:: Supplied material

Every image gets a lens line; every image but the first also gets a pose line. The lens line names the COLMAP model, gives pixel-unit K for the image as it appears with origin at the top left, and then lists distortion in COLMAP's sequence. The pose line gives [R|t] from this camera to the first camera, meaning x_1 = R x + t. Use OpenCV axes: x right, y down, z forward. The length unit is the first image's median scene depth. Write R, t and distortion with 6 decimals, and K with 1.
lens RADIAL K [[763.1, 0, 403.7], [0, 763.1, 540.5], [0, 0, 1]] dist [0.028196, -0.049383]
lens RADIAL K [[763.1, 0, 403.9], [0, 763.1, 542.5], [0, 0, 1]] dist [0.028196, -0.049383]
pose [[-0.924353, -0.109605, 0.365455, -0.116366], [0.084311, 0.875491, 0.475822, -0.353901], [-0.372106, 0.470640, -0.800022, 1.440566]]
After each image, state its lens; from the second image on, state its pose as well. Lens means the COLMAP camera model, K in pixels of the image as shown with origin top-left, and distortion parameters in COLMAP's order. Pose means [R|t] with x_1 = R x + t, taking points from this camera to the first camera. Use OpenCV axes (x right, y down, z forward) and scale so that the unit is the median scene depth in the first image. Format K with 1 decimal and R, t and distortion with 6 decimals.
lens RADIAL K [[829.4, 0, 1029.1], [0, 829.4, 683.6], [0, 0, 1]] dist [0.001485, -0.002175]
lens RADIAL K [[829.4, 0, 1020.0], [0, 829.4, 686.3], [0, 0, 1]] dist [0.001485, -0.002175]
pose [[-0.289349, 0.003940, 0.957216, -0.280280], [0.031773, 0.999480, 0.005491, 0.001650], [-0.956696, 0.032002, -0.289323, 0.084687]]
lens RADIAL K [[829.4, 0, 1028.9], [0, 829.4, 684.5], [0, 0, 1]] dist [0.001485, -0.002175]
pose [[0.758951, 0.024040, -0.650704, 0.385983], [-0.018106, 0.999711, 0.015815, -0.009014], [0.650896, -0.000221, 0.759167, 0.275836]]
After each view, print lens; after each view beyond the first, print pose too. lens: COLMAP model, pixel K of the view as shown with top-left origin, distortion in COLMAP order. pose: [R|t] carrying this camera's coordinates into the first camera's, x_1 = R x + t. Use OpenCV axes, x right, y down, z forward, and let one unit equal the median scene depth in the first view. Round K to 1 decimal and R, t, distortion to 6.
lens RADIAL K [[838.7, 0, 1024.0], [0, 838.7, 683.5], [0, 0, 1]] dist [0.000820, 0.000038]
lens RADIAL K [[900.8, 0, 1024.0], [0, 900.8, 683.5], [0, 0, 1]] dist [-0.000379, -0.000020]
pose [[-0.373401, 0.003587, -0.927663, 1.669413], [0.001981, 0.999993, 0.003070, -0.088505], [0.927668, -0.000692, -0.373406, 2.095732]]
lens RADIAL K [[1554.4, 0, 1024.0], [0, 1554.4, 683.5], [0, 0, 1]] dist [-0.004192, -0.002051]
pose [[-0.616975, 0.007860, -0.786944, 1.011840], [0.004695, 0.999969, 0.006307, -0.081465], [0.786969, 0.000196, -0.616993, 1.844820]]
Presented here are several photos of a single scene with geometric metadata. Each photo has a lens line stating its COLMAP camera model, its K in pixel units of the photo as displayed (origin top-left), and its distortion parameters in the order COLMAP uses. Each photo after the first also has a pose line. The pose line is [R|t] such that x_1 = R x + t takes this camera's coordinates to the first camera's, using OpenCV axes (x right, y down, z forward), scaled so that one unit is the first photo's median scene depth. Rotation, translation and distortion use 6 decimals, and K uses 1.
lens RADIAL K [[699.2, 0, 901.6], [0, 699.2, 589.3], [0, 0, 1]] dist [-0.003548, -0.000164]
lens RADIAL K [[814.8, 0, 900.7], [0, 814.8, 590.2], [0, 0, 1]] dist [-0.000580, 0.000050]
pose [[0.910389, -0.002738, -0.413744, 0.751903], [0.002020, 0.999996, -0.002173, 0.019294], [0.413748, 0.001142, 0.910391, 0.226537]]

::::

Activity
Reproduce all of the data above line for line, with every character, number and space unchanged.

Result for this task
Every image gets a lens line; every image but the first also gets a pose line. The lens line names the COLMAP model, gives pixel-unit K for the image as it appears with origin at the top left, and then lists distortion in COLMAP's sequence. The pose line gives [R|t] from this camera to the first camera, meaning x_1 = R x + t. Use OpenCV axes: x right, y down, z forward. The length unit is the first image's median scene depth. Write R, t and distortion with 6 decimals, and K with 1.
lens RADIAL K [[763.1, 0, 403.7], [0, 763.1, 540.5], [0, 0, 1]] dist [0.028196, -0.049383]
lens RADIAL K [[763.1, 0, 403.9], [0, 763.1, 542.5], [0, 0, 1]] dist [0.028196, -0.049383]
pose [[-0.924353, -0.109605, 0.365455, -0.116366], [0.084311, 0.875491, 0.475822, -0.353901], [-0.372106, 0.470640, -0.800022, 1.440566]]
After each image, state its lens; from the second image on, state its pose as well. Lens means the COLMAP camera model, K in pixels of the image as shown with origin top-left, and distortion parameters in COLMAP's order. Pose means [R|t] with x_1 = R x + t, taking points from this camera to the first camera. Use OpenCV axes (x right, y down, z forward) and scale so that the unit is the median scene depth in the first image. Format K with 1 decimal and R, t and distortion with 6 decimals.
lens RADIAL K [[829.4, 0, 1029.1], [0, 829.4, 683.6], [0, 0, 1]] dist [0.001485, -0.002175]
lens RADIAL K [[829.4, 0, 1020.0], [0, 829.4, 686.3], [0, 0, 1]] dist [0.001485, -0.002175]
pose [[-0.289349, 0.003940, 0.957216, -0.280280], [0.031773, 0.999480, 0.005491, 0.001650], [-0.956696, 0.032002, -0.289323, 0.084687]]
lens RADIAL K [[829.4, 0, 1028.9], [0, 829.4, 684.5], [0, 0, 1]] dist [0.001485, -0.002175]
pose [[0.758951, 0.024040, -0.650704, 0.385983], [-0.018106, 0.999711, 0.015815, -0.009014], [0.650896, -0.000221, 0.759167, 0.275836]]
After each view, print lens; after each view beyond the first, print pose too. lens: COLMAP model, pixel K of the view as shown with top-left origin, distortion in COLMAP order. pose: [R|t] carrying this camera's coordinates into the first camera's, x_1 = R x + t. Use OpenCV axes, x right, y down, z forward, and let one unit equal the median scene depth in the first view. Round K to 1 decimal and R, t, distortion to 6.
lens RADIAL K [[838.7, 0, 1024.0], [0, 838.7, 683.5], [0, 0, 1]] dist [0.000820, 0.000038]
lens RADIAL K [[900.8, 0, 1024.0], [0, 900.8, 683.5], [0, 0, 1]] dist [-0.000379, -0.000020]
pose [[-0.373401, 0.003587, -0.927663, 1.669413], [0.001981, 0.999993, 0.003070, -0.088505], [0.927668, -0.000692, -0.373406, 2.095732]]
lens RADIAL K [[1554.4, 0, 1024.0], [0, 1554.4, 683.5], [0, 0, 1]] dist [-0.004192, -0.002051]
pose [[-0.616975, 0.007860, -0.786944, 1.011840], [0.004695, 0.999969, 0.006307, -0.081465], [0.786969, 0.000196, -0.616993, 1.844820]]
Presented here are several photos of a single scene with geometric metadata. Each photo has a lens line stating its COLMAP camera model, its K in pixel units of the photo as displayed (origin top-left), and its distortion parameters in the order COLMAP uses. Each photo after the first also has a pose line. The pose line is [R|t] such that x_1 = R x + t takes this camera's coordinates to the first camera's, using OpenCV axes (x right, y down, z forward), scaled so that one unit is the first photo's median scene depth. Rotation, translation and distortion use 6 decimals, and K uses 1.
lens RADIAL K [[699.2, 0, 901.6], [0, 699.2, 589.3], [0, 0, 1]] dist [-0.003548, -0.000164]
lens RADIAL K [[814.8, 0, 900.7], [0, 814.8, 590.2], [0, 0, 1]] dist [-0.000580, 0.000050]
pose [[0.910389, -0.002738, -0.413744, 0.751903], [0.002020, 0.999996, -0.002173, 0.019294], [0.413748, 0.001142, 0.910391, 0.226537]]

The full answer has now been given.